If Switch 2 is for 2024 what Switch 1 was for early 2017 (top end mobile chipset), that will be more than fine. If Nintendo put a shit chip in there for Switch 1 that was like 1/3 the speed, the system would have sold less than the 3DS IMO, a large part of the appeal is that it can play big, console style games along with other types of games together on one platform. 

Dude the switch sales started exploding in 2020 and when the hardware was already extremely dated even as mobile chipset . I don' see a huge part of the appeal is playing big consoles games as none of those have even cracked 5 million, i think the appeal was the hardware could actually do nintendo games justice on a handheld and can alos be played at home, if anything switch  really proves it's user base could care less about graphics as its still selling great while being extremely dated tech since 2020 and many have the big console games don't even come to switch.

Last edited by zeldaring - on 11 February 2024

zeldaring said:
Soundwave said:

The Wii could get away with having low end hardware because they had a freaking revolution for a controller that rendered the hardware irrelevant. 

It's like saying "well my mom was a supermodel, so that means I get to be a supermodel too" ... yeah well hold the phone for a second there, first of all, are you even good looking? If the answer is actually you ended up just being average looking, well then no, you're not going to have the same career your parent did, sorry to break reality to you. 

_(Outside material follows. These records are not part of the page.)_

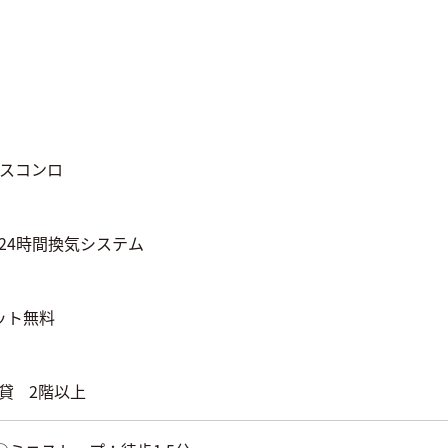
スコンロ
24時間換気システム
ット無料
貸
2階以上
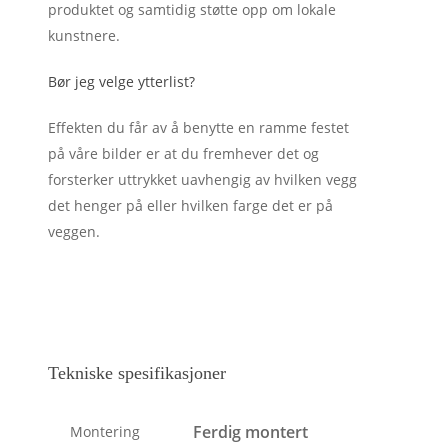
produktet og samtidig støtte opp om lokale
kunstnere.
Bør jeg velge ytterlist?
Effekten du får av å benytte en ramme festet
på våre bilder er at du fremhever det og
forsterker uttrykket uavhengig av hvilken vegg
det henger på eller hvilken farge det er på
veggen.
Tekniske spesifikasjoner
Ferdig montert
Montering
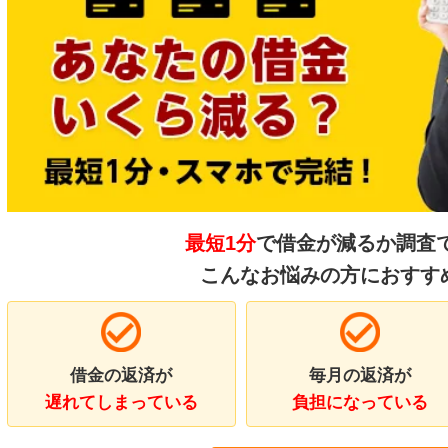
最短1分
で借金が減るか調査
こんなお悩みの方におすす
借金の返済が
毎月の返済が
遅れてしまっている
負担になっている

They were able to get away with things with the Wii and DS that they cannot get away with in the current market, even as is, the Switch 2 will have to be a massive upgrade over the Switch 1, not just a little one, otherwise people are going to say "nah, don't need it", unless they have some kind of incredible game play innovation ... but as I said above that's hard to have. 

Those kinds of things, like the Wiimote, are R&D miracles that happen maybe once every 20-30 years if you're lucky, Nintendo hit it big twice on touch/motion controls, but as we saw with 3DS and Wii U, they weren't able to replicate that success because hardware gimmicks don't work linearly like that. Just because you did it once or even twice, there is no guarantee your third and fourth attempts will yield the same result. 

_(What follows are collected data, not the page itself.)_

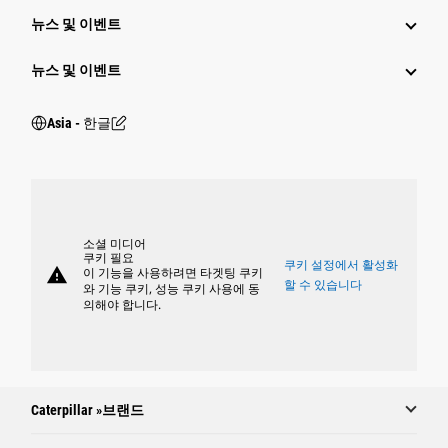
뉴스 및 이벤트
뉴스 및 이벤트
Asia - 한글
소셜 미디어
쿠키 필요
쿠키 설정에서 활성화
warning
이 기능을 사용하려면 타겟팅 쿠키
할 수 있습니다
와 기능 쿠키, 성능 쿠키 사용에 동
의해야 합니다.
Caterpillar »브랜드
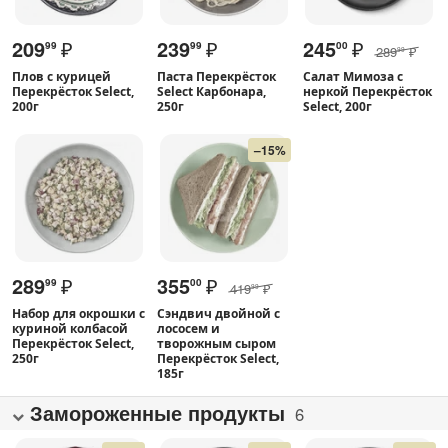
209
₽
239
₽
245
₽
99
99
00
289
₽
99
Плов с курицей
Паста Перекрёсток
Салат Мимоза с
Перекрёсток Select,
Select Карбонара,
неркой Перекрёсток
200г
250г
Select, 200г
–15%
289
₽
355
₽
99
00
419
₽
99
Набор для окрошки с
Сэндвич двойной с
куриной колбасой
лососем и
Перекрёсток Select,
творожным сыром
250г
Перекрёсток Select,
185г
Замороженные продукты
6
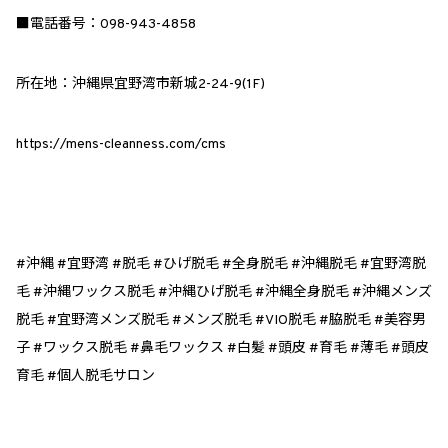
■電話番号：098-943-4858
所在地：沖縄県宜野湾市新城2-24-9(1F)
https://mens-cleanness.com/cms
#沖縄 #宜野湾 #脱毛 #ひげ脱毛 #全身脱毛 #沖縄脱毛 #宜野湾脱
毛 #沖縄ワックス脱毛 #沖縄ひげ脱毛 #沖縄全身脱毛 #沖縄メンズ
脱毛 #宜野湾メンズ脱毛 #メンズ脱毛 #VIO脱毛 #脇脱毛 #美容男
子 #ワックス脱毛 #鼻毛ワックス #白髪 #頭皮 #育毛 #薄毛 #頭皮
育毛 #個人脱毛サロン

If Switch 2 is for 2024 what Switch 1 was for early 2017 (top end mobile chipset), that will be more than fine. If Nintendo put a shit chip in there for Switch 1 that was like 1/3 the speed, the system would have sold less than the 3DS IMO, a large part of the appeal is that it can play big, console style games along with other types of games together on one platform. 

Dude the switch sales started exploding in 2020 and when the hardware was already extremely dated even as mobile chipset . I don' see a huge part of the appeal is playing big consoles games as none of those have even cracked 5 million, i think the appeal was the hardware could actually do nintendo games justice on a handheld and can alos be played at home, if anything switch  really proves it's user base could care less about graphics as its still selling great while being extremely dated tech since 2020.

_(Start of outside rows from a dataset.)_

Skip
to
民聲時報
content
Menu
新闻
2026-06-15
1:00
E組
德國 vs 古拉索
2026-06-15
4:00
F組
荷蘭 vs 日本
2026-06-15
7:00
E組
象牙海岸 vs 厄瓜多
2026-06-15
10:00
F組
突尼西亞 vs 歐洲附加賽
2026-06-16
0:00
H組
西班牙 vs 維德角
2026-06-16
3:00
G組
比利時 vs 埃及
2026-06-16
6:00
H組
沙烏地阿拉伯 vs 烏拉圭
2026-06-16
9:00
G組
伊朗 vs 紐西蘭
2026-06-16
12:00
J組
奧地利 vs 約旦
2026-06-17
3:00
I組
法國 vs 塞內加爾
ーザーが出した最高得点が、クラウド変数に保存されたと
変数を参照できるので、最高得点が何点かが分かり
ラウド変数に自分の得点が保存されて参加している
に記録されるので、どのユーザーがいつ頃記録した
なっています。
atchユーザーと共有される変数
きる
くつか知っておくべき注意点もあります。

Nintendo just has to hope another pandemic comes along right when they're releasing the next Animal Crossing. 

Fact is linear hardware upgrades have been hard for Nintendo, even SNES from NES was more of a pain in the ass than they bargained for I think, in the US a lot of people did the whole "well Super Mario World doesn't look much better than Mario 3" for a while and then they got into an unexpected mud fight with Sega which seemed dead to rights just a couple of years earlier. 

For a linear hardware upgrade to work (when you don't have a Wii or DS touch monopoly miracle) you basically have to upgrade the hardware very well. 

Because otherwise people will just go "wait ... what's so great about this? I already have a Switch". No hardware manufacturer in the history of this business has been able to do a linear hardware upgrade that was a mediocre hardware upgrade unless they had some miracle control gimmick. 

Which frankly I don't think Nintendo has. Switch 2 is just going to be a Switch 1 with a graphics upgrade. As such, the graphics upgrade has to be pretty substantial, it can't be half assed.